STATE YOUR CLOCK (the metric IS its endpoints)
  total lead time   idea/request ─────────────────────────► prod
  DORA lead time    first commit ───────────────────────► deploy   ← DORA's definition
  cycle time        work started ──────────────────────► done
  PR cycle time     PR opened ──────────► merged                    ← what most tools show

DECOMPOSE (stages sum to the whole; tag each active vs wait)
  pre-work queue | coding | PR pickup* | review | merge wait* | CI | merge→deploy*
  (* = wait stages — usually where the time actually goes)
  flow efficiency = active / (active + wait)   ← often < 15%

WHERE TIME GOES (usually)
  #1 PR pickup latency   (PR sits unreviewed)
  #2 deploy queue        (merged, waiting for a release window)
  NOT coding speed

REPORT THE DISTRIBUTION (cycle time is heavy-tailed)
  p50  = typical experience   ← headline
  p95  = the tail / pain      ← where improvement lives
  mean = LIAR on skew         ← do not headline
  wide p50→p95 gap = unpredictability

REDUCE (aim at the dominant stage)
  smaller PRs → shrinks review + rework + tail   (highest leverage)
  WIP limits  → cut queue, finish before starting
  review SLA  → kill pickup latency
  faster CI   → build-systems/10-build-performance
  auto deploy → kill the release-train wait

Summary¶

"Lead time" is several metrics sharing a name, distinguished only by where the clock starts. DORA lead time for changes is first commit → deploy. Cycle time is the active-work span; PR cycle time (open → merge) is what most tools actually compute. State your two endpoints or the number is meaningless.
Decompose the span into measurable, timestamp-bounded stages — coding, PR pickup, review, merge wait, CI, merge→deploy — and tag each as active work or wait. The decomposition turns an unactionable number into a ranked list of suspects.
Wait dominates. On most teams the time sinks are PR pickup latency and deploy queues, not coding. Flow efficiency is often under 15%. Optimise the bottleneck stage, not the one your intuition blames.
Measure from real data: PR created_at / first-review / merged_at from GitHub/GitLab; commit→deploy from CI and deployment events; engineering-analytics tools (LinearB, Sleuth, Swarmia, Code Climate Velocity) compute the breakdown continuously — but know the formula so you can sanity-check the dashboard.
Report the distribution, never the mean.

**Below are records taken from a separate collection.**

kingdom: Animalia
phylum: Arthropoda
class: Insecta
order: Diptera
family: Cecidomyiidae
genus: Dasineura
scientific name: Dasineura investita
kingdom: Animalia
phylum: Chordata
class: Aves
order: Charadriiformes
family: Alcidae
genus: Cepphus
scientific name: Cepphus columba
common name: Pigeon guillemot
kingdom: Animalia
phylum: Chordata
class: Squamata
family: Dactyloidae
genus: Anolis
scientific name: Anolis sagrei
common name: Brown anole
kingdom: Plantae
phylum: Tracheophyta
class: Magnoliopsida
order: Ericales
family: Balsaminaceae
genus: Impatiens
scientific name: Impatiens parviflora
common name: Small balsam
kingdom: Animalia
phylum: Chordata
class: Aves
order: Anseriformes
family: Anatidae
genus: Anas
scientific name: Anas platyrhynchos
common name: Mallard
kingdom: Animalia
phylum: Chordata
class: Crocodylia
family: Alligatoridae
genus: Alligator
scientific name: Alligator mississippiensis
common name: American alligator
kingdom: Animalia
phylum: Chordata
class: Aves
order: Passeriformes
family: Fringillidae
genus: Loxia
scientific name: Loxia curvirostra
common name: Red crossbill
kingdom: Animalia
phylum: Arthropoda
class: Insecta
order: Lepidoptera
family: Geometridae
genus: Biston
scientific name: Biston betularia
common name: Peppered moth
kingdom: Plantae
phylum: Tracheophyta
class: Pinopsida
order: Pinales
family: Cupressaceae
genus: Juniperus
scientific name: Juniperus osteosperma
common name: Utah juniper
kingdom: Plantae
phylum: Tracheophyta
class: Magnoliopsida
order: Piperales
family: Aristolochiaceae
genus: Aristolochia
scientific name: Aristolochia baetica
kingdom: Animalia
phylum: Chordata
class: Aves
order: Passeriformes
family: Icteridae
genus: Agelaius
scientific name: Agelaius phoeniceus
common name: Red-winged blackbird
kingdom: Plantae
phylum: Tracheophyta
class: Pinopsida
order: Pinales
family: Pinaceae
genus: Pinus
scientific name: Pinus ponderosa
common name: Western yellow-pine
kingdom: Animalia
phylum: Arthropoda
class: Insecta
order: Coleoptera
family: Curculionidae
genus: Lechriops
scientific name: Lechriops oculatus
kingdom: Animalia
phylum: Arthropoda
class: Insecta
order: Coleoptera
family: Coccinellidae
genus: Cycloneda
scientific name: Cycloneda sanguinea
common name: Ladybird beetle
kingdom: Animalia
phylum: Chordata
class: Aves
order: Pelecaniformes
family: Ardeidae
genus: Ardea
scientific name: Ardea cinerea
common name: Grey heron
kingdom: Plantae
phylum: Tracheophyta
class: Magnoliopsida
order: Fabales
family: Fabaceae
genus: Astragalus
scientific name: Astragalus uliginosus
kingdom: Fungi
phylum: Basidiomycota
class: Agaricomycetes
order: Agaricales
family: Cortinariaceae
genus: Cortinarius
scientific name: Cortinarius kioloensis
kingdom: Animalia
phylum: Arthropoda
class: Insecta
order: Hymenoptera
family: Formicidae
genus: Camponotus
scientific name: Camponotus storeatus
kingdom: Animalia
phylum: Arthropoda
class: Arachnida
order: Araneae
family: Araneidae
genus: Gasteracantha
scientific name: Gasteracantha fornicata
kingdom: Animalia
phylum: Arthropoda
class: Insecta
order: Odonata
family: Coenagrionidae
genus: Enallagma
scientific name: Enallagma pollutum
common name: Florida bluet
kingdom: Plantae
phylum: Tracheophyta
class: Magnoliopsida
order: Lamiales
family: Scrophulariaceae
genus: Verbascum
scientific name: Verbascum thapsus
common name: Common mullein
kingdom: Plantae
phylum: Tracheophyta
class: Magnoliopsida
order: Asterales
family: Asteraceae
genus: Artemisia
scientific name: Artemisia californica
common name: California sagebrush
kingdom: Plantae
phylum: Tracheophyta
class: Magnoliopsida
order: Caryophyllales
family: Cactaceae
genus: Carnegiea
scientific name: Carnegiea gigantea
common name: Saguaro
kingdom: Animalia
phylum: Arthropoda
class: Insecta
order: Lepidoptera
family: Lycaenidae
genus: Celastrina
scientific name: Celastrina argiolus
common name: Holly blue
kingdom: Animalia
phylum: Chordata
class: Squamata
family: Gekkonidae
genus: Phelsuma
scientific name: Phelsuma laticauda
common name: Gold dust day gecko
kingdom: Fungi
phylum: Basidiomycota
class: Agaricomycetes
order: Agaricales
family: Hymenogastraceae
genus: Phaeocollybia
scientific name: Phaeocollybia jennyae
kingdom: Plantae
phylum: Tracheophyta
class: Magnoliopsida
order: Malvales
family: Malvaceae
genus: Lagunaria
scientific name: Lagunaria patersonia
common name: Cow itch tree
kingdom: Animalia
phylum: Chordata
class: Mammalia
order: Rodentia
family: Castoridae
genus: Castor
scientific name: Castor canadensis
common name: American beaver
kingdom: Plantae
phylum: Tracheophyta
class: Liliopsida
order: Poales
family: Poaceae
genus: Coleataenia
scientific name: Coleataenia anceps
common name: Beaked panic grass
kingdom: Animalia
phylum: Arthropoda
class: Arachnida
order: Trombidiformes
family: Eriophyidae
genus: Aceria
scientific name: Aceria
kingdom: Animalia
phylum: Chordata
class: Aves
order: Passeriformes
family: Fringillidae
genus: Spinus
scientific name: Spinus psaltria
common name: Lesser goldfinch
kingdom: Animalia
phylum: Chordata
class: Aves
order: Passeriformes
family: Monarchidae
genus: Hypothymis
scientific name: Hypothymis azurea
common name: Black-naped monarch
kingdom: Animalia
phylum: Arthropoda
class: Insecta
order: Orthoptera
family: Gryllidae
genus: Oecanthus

Cycle time is heavy-tailed; lead with p50 (typical) and p95 (the tail, where the pain lives). A wide p50–p95 gap is unpredictability.
Reduce it with stage-matched levers: smaller PRs, WIP limits, review SLAs, faster CI, and automated deploy — each aimed at the stage your decomposition flagged. Measure, find the dominant stage, apply the matching lever, re-measure.